*WORK INSTRUCTION*. Restate word for word the run of lines that begins at the one containing "- 使用 openai 建立文字生成應用程式。" and ends at the last line of the listing.

*EXERCISE INPUTS*.
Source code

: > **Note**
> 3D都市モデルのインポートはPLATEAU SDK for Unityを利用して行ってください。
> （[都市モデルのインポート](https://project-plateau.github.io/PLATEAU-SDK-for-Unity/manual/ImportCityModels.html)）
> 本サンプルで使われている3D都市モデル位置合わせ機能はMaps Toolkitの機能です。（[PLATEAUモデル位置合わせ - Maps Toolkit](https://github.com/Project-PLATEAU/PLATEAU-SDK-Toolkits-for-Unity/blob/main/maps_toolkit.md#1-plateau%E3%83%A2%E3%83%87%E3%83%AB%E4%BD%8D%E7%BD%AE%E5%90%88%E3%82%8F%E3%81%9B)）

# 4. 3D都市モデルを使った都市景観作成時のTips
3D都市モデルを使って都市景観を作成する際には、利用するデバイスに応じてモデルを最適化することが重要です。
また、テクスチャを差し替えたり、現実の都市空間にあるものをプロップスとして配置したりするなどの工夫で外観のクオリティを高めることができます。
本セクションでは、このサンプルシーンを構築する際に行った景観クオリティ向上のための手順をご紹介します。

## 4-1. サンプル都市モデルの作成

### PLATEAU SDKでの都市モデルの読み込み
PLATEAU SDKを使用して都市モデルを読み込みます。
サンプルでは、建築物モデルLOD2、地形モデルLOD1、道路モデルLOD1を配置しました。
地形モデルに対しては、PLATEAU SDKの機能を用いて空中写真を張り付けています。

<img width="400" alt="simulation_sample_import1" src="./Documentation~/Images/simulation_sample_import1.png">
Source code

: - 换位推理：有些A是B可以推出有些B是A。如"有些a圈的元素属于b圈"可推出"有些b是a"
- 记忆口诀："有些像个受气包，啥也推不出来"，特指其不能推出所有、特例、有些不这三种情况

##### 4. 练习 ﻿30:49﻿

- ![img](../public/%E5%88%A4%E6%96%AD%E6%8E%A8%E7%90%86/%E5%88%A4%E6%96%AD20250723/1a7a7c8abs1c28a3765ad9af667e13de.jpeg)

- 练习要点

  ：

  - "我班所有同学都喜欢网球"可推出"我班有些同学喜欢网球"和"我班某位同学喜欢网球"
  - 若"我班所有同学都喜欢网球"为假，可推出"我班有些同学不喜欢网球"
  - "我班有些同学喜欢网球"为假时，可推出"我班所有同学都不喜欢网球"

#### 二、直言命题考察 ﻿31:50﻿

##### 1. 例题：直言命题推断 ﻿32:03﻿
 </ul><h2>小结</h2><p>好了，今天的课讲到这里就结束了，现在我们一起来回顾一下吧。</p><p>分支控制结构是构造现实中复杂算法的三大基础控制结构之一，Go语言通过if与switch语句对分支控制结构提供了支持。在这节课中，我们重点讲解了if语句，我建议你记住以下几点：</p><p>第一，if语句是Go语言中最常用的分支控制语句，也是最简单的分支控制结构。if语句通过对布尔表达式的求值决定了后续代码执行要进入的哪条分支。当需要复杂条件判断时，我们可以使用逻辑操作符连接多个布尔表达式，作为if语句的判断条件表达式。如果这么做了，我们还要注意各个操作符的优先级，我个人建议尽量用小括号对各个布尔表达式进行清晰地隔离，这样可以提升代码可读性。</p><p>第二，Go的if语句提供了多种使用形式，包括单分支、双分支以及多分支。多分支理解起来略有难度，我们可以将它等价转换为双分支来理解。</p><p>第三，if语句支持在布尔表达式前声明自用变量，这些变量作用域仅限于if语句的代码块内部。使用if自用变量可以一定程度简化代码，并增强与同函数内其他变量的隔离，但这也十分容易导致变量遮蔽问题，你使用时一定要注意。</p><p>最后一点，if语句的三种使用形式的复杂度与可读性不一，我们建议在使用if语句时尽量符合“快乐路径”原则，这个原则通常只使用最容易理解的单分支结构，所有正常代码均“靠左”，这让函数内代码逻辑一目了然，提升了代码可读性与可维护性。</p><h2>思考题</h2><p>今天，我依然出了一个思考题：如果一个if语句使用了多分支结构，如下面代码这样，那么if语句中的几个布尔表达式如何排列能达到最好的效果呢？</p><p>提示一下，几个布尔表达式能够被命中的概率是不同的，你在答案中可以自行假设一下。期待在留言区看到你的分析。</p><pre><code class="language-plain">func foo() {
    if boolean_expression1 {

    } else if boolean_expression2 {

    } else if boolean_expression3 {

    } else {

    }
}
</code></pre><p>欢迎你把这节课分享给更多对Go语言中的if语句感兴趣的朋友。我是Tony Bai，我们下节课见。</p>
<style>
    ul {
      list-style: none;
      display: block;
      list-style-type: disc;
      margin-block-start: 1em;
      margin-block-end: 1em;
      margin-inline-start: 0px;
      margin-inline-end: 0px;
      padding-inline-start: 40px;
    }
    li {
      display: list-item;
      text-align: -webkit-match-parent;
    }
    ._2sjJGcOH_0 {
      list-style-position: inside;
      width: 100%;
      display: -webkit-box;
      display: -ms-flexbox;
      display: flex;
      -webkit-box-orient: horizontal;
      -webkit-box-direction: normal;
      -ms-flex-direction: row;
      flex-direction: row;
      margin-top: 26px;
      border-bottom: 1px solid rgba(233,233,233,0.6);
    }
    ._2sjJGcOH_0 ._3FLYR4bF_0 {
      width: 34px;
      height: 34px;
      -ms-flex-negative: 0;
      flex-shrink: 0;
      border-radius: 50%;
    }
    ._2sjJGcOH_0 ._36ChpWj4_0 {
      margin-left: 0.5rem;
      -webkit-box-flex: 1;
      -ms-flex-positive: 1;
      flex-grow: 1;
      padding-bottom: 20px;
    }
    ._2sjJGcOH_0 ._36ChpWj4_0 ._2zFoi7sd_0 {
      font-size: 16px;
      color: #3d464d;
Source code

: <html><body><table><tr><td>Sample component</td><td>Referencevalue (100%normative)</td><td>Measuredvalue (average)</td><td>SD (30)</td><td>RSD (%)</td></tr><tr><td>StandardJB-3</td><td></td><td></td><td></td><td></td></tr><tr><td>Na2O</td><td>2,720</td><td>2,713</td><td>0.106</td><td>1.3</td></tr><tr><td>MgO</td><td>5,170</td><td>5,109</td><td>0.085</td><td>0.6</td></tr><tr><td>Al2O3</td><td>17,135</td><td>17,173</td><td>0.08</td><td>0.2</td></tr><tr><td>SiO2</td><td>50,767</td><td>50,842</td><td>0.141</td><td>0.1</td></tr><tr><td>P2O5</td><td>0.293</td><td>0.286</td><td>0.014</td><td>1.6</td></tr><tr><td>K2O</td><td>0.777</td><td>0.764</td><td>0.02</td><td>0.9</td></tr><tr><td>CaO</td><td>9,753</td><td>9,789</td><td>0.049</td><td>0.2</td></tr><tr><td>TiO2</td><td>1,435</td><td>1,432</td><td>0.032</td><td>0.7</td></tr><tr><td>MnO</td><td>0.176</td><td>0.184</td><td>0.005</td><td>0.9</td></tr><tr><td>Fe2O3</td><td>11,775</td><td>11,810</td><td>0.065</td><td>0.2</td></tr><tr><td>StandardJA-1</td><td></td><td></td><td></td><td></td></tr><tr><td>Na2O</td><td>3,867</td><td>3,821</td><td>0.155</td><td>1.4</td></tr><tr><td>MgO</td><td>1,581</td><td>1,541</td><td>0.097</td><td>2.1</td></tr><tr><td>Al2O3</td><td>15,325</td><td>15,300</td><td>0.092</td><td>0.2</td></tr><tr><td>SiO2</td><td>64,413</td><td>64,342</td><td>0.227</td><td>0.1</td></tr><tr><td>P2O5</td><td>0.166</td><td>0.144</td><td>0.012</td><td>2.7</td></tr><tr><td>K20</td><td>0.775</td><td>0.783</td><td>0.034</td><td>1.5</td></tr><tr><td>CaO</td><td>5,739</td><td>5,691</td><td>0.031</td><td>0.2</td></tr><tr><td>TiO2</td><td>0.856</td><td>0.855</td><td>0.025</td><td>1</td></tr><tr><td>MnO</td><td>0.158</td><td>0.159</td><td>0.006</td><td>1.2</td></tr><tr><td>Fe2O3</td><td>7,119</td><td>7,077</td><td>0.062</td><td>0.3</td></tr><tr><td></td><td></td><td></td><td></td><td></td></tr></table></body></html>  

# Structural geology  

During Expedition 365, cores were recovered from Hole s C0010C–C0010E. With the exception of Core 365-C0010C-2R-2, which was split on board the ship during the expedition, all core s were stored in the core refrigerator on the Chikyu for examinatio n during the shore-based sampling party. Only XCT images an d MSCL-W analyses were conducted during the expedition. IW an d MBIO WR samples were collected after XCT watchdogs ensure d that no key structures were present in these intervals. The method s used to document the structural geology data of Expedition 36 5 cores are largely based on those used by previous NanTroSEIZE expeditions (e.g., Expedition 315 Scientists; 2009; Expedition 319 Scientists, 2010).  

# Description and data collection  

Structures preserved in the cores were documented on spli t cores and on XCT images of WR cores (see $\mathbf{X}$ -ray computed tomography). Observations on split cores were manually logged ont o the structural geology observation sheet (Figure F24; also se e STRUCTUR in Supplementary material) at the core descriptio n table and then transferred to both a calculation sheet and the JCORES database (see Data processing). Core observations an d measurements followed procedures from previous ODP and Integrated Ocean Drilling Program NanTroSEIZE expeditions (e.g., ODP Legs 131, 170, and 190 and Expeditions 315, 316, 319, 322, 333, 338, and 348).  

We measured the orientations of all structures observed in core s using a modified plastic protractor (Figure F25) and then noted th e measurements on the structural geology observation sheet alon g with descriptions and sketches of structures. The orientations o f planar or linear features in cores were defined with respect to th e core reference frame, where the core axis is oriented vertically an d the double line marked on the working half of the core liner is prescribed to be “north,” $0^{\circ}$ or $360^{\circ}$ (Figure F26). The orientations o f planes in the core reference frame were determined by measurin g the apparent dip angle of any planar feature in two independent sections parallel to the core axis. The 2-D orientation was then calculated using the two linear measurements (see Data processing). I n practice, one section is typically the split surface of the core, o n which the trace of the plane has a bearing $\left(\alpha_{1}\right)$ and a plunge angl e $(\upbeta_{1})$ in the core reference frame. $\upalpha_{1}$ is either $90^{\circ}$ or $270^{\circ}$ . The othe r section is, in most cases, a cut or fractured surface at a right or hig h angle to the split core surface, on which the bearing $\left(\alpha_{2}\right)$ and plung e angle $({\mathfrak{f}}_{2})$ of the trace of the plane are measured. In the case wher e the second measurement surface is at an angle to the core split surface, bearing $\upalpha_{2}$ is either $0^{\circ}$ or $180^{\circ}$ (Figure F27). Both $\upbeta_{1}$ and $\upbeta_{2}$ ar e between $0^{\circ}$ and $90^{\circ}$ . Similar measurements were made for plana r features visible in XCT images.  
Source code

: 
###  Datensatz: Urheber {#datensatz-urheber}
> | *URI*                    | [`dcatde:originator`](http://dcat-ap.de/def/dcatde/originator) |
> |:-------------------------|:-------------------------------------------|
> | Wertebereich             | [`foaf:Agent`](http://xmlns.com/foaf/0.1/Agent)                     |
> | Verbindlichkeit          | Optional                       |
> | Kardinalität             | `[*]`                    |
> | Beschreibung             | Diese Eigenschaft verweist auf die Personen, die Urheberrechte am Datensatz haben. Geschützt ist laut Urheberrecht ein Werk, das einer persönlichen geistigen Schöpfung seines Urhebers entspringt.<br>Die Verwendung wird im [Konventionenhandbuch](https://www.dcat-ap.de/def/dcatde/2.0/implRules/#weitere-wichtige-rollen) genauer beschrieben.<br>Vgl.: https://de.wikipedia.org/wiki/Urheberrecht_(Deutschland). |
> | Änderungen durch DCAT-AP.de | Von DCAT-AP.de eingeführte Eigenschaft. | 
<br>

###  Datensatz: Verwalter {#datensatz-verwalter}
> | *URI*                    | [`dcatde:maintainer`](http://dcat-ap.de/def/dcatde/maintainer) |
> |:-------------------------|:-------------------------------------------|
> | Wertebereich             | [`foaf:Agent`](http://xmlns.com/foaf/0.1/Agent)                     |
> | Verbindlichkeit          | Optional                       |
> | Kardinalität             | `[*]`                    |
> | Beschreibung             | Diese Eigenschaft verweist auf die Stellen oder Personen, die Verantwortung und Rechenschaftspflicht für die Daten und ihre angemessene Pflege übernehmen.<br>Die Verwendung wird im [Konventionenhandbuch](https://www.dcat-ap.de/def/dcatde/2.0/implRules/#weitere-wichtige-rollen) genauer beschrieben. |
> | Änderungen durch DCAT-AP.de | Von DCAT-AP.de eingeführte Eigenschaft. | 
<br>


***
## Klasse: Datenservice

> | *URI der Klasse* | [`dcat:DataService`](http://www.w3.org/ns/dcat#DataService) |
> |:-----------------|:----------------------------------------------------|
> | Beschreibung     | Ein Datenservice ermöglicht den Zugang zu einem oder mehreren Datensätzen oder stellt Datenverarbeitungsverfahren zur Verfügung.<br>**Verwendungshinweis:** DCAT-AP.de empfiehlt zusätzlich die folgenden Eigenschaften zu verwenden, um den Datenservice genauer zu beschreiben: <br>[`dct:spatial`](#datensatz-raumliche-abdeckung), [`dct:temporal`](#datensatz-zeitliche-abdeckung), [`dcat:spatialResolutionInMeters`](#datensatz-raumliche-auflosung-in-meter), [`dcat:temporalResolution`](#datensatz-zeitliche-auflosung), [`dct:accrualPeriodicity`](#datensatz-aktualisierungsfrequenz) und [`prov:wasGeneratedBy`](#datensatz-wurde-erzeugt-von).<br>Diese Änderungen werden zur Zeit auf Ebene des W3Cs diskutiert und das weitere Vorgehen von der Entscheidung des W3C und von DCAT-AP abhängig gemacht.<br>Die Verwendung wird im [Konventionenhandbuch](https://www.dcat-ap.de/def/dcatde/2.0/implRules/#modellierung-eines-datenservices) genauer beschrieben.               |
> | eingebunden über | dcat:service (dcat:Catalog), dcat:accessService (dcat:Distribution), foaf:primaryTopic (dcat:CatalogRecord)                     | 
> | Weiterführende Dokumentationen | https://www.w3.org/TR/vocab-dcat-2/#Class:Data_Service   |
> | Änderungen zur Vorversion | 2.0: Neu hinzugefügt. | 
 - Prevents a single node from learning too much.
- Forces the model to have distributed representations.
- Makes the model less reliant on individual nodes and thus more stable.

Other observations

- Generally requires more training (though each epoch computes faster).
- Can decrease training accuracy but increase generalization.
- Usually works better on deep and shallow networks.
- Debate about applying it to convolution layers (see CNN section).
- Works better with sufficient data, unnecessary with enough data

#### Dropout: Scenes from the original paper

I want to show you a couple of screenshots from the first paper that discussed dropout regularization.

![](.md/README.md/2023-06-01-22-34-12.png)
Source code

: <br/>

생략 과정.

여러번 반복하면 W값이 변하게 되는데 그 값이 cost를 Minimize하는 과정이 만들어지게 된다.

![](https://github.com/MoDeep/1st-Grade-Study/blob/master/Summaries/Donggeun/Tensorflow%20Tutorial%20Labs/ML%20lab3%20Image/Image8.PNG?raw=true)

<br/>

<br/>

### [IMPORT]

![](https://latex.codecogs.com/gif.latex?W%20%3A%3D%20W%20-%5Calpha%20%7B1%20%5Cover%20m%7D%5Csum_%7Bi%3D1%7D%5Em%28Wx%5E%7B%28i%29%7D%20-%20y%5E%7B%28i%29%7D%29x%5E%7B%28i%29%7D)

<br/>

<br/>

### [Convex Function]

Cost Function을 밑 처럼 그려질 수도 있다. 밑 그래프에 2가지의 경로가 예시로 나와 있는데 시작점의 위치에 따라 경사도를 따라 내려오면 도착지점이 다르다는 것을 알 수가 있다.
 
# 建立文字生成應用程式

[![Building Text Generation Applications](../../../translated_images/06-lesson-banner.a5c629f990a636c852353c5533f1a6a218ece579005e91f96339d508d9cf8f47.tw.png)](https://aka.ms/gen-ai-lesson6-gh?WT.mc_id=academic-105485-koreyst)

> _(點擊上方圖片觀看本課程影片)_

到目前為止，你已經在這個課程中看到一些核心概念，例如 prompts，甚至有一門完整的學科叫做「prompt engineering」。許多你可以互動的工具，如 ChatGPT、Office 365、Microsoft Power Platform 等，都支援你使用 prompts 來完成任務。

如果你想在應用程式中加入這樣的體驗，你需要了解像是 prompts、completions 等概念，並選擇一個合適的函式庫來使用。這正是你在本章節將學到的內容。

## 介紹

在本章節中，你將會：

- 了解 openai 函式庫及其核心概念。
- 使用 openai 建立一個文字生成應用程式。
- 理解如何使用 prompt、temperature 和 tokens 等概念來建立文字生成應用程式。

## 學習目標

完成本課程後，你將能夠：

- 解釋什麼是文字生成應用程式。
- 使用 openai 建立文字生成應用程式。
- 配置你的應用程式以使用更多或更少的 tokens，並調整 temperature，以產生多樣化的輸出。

*YOUR SOLUTION*.
- 使用 openai 建立文字生成應用程式。
- 配置你的應用程式以使用更多或更少的 tokens，並調整 temperature，以產生多樣化的輸出。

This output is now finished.